Re: convert produces unreadable pdf
Posted: 2017-10-19T17:24:50-07:00
by snibgo
Screenshots are usually raster images. Using IM to read a PDF will convert each page to a raster file at whatever resolution you specify. But if you simply want to extract each raster image, unchanged, then pdfimages is the appropriate tool, not IM.
Re: convert produces unreadable pdf
Posted: 2017-10-20T08:23:29-07:00
by scott@pareto.net
Hello, thanks for the replies.
This is a medical insurance application that processes medical claims received via secure email. The medical claim is the PDF attachment. The body of the email message is extracted as ASCII file message.txt and is then combined with the PDF attachment to create the final claim document, e.g.
Code: Select all
$ convert message.txt attachment.pdf claim-document.pdf
The system has over 10 million claim documents stored as PDFs, and dozens of programs that use ImageMagick in various intake processes. I am hesitant to upgrade ImageMagick because it is my understanding that the command line syntax has changed in V7.
HIPAA rules preclude sharing or posting the problematic PDF. I believe it to be a legitimate PDF file: Adobe Reader DC File>Properties reports that it is "PDF Producer: SnagIt by TechSmith... PDF Version: 1.4 (Acrobat 5.x)... Fast Web View: Yes"
Perhaps ImageMagick is not the appropriate tool for this job. What I need to do is combine an ASCII text file and an old PDF into a new PDF. Suggestions for alternate ways to accomplish this using command line tools would be appreciated.
Re: convert produces unreadable pdf
Posted: 2017-10-20T09:02:01-07:00
by fmw42
Your IM version is ancient and likely so is your Ghostscript. I would suggest again you upgrade both. Perhaps you have a PDF file version that is not compatible with Ghostscript. You could try converting directly with Ghostscript.
Can you post the information from your original PDF from
Does it happen with other PDF files that are not from that source?
Re: convert produces unreadable pdf
Posted: 2017-10-20T09:02:42-07:00
by Bonzo
You do not need to upgrade to a V7 version; there are some V6 versions that are not very old.
Re: convert produces unreadable pdf
Posted: 2017-10-20T09:04:49-07:00
by fmw42
I am hesitant to upgrade ImageMagick because it is my understanding that the command line syntax has changed in V7.
You can still upgrade to a version of IM 6.
The major change with IM 7 is to replace convert with magick. You can also set up a symbolic link between convert to magick, so you can still use convert.
Re: convert produces unreadable pdf
Posted: 2017-10-27T07:48:33-07:00
by scott@pareto.net
Hello,
1. Upgrading IM and ghostscript is a good idea.
2. This is a one-off problem specific to a single PDF. I have literally millions of PDFs that were imported using IM without issue.
3. I am fiddling around with identify to see what the characteristics are of of this file are that cause the problem.
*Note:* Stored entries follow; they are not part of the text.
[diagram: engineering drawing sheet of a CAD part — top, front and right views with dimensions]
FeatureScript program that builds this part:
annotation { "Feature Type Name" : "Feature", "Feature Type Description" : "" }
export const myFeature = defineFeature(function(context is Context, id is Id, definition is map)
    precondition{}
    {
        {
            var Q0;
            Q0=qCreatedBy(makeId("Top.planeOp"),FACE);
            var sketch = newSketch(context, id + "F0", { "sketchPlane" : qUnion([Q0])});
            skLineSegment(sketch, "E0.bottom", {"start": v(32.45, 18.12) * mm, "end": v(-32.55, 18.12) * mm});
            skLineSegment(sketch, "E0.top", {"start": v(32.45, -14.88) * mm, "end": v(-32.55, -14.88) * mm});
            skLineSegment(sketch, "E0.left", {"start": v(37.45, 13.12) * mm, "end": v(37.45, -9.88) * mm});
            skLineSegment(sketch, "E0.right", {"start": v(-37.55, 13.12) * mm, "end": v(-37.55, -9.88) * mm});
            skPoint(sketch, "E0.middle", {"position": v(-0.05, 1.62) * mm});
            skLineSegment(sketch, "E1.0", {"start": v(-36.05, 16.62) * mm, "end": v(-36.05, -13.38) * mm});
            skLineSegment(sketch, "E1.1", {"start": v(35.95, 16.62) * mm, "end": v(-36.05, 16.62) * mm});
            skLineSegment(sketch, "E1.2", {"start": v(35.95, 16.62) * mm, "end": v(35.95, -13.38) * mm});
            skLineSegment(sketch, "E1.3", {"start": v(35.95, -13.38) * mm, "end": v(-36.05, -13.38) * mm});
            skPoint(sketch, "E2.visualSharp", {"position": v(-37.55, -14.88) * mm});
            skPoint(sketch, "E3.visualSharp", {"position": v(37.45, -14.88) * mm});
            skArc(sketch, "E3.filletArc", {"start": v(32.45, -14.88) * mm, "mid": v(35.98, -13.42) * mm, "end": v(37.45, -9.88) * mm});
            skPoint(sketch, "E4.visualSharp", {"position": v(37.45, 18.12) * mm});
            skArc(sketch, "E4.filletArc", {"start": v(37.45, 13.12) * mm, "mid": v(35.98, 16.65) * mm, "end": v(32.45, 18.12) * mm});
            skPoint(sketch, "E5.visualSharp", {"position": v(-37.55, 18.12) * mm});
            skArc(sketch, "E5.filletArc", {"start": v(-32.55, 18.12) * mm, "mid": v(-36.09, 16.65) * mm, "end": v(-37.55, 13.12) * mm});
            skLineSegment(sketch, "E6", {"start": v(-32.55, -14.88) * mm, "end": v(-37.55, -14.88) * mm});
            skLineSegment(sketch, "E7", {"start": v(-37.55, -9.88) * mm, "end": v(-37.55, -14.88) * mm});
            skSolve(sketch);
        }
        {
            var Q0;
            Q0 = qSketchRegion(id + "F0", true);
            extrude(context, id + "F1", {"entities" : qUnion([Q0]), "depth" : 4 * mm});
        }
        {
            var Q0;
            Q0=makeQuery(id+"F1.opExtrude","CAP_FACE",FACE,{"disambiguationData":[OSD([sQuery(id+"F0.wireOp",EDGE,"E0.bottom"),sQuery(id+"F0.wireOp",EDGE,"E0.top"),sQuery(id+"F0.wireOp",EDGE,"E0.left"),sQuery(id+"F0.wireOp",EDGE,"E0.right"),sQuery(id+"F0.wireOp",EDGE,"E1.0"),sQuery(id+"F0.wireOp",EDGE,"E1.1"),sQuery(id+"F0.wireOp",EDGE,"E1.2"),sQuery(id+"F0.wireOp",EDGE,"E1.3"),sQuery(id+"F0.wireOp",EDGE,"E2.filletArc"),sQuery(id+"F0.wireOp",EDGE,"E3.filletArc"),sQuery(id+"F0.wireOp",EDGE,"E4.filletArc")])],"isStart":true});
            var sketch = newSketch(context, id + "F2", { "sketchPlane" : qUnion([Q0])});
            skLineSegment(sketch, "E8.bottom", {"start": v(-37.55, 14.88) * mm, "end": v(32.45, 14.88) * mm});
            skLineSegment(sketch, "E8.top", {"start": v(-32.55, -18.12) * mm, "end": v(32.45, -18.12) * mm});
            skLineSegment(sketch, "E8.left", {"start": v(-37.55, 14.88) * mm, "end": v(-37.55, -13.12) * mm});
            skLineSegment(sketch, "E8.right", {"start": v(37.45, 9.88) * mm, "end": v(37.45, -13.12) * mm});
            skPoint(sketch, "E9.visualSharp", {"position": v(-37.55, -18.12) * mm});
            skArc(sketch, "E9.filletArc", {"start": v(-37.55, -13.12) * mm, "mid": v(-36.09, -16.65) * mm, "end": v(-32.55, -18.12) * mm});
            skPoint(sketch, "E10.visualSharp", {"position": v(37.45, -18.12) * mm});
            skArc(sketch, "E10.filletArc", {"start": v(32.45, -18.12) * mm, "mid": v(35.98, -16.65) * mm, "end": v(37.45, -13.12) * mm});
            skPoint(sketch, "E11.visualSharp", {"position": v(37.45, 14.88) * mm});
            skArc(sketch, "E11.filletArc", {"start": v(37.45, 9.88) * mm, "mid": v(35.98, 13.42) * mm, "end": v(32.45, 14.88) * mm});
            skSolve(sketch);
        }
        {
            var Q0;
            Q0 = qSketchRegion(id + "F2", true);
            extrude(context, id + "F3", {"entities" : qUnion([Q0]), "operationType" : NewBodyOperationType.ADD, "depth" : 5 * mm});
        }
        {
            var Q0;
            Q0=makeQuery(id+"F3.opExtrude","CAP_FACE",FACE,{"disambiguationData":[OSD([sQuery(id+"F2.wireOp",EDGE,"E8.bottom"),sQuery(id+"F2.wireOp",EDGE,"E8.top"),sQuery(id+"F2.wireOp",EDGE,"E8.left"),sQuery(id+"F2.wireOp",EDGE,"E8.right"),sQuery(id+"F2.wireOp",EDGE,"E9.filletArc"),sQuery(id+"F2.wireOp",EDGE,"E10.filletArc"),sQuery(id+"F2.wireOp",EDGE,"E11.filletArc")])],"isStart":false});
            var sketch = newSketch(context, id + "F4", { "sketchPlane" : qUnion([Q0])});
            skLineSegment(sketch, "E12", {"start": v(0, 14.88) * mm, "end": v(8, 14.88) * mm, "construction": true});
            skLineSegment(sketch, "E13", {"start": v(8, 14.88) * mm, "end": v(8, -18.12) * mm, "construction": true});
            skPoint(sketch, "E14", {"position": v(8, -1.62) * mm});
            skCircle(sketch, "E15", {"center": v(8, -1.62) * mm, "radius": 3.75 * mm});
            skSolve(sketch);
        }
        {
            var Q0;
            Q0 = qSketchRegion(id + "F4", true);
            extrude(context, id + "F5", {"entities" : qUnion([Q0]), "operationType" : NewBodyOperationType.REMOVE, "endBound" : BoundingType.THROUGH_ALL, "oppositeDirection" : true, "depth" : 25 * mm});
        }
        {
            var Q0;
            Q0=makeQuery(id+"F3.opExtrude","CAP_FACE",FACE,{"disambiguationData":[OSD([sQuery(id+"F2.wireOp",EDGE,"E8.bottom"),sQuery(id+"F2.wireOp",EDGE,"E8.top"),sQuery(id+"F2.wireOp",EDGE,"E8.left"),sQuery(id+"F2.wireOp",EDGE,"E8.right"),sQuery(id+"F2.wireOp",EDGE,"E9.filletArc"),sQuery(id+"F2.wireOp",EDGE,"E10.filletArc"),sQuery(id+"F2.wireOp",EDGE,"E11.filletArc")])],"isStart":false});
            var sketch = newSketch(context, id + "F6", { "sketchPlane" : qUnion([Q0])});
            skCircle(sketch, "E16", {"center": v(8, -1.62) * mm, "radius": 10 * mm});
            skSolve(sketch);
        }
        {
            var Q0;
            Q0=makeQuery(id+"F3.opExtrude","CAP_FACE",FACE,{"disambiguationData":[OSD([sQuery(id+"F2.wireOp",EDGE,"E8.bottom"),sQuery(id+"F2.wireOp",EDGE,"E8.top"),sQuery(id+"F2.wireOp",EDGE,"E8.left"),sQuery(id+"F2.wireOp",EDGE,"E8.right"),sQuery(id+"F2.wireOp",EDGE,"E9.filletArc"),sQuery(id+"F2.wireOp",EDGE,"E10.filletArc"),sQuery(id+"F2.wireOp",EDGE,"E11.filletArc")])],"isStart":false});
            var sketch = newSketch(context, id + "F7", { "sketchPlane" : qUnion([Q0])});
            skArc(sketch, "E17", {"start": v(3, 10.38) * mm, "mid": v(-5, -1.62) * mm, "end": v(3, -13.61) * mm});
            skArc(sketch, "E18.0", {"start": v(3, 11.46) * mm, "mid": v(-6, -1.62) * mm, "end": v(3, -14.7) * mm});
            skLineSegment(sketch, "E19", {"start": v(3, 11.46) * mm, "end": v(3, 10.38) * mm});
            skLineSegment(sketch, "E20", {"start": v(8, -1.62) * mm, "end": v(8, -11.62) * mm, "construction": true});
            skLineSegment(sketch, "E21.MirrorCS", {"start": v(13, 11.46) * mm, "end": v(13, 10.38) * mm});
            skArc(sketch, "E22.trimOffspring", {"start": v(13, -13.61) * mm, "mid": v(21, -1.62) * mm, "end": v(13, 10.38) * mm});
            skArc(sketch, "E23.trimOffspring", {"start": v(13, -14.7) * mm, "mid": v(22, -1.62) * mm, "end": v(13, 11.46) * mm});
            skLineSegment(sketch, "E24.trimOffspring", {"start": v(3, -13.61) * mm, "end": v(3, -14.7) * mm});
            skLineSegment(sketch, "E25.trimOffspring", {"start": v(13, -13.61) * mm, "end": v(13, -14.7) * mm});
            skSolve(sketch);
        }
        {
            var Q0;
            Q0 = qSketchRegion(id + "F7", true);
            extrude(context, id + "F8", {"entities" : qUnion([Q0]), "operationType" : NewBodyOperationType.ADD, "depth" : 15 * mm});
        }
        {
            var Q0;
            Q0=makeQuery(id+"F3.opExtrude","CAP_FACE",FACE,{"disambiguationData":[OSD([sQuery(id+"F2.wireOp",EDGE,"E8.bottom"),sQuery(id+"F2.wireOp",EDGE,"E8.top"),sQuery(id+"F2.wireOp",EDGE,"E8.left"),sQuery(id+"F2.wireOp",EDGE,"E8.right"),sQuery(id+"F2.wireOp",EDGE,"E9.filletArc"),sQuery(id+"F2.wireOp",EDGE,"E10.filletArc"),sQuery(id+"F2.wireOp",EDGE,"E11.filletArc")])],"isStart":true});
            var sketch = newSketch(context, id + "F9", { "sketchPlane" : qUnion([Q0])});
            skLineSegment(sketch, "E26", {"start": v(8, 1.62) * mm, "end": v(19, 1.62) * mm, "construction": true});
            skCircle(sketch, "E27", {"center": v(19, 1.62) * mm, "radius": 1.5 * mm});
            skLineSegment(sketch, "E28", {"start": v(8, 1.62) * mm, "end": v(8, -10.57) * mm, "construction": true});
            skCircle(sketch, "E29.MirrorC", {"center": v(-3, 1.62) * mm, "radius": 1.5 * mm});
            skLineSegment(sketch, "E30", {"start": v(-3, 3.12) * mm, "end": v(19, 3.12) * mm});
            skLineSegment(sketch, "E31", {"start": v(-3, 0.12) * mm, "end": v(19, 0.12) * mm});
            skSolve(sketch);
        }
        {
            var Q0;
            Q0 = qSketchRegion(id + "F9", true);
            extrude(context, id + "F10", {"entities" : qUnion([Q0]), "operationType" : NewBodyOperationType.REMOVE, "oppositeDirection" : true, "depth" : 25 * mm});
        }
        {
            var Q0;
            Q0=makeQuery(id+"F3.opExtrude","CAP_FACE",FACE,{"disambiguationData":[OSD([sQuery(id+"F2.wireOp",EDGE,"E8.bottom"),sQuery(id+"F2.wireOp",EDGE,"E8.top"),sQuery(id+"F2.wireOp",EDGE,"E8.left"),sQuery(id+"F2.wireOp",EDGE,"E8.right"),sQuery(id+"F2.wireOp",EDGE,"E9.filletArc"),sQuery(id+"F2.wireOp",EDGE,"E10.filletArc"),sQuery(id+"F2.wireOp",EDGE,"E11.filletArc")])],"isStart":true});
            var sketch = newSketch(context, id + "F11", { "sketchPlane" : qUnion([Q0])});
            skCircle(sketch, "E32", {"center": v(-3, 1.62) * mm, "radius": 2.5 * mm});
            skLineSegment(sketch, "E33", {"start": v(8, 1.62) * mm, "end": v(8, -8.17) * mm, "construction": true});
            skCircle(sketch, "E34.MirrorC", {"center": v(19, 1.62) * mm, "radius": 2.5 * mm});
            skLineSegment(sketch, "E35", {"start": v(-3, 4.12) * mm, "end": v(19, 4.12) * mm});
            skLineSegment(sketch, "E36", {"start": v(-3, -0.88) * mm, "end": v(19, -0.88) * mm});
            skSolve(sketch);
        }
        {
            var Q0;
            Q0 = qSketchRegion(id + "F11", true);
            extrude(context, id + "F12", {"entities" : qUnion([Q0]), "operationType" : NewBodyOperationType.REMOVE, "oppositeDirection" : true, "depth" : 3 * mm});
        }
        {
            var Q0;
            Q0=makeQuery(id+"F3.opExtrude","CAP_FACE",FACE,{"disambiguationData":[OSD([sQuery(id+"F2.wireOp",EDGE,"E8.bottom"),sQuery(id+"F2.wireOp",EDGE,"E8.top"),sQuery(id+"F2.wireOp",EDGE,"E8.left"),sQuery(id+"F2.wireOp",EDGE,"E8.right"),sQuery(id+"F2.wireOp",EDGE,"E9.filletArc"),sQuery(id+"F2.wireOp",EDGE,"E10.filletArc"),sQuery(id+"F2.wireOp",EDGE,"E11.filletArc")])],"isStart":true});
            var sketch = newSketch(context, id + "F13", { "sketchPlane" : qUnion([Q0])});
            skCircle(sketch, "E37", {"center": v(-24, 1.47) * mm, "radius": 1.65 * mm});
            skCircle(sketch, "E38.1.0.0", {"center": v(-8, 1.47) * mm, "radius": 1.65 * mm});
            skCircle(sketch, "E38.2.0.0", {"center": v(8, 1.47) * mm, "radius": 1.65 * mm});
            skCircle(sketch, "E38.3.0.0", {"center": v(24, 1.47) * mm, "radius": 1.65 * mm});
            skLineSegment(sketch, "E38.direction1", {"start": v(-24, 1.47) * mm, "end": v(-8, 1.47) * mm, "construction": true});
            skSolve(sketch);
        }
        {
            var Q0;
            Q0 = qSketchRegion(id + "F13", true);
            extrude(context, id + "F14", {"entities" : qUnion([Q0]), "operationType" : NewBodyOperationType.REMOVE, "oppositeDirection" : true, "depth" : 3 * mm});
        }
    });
4. However, the work-around is to use IM to create separate PDFs from received TXT, JPG, TIF, JPG, BMP, PNG files as necessary and then use pdfunite (instead of IM) to combine them.
Thanks.
Re: convert produces unreadable pdf
Posted: 2017-10-27T09:55:52-07:00
by fmw42
I suggest you zip your text and PDF files and post to some free hosting service such as dropbox.com and put the URL here. That way we can test you same command.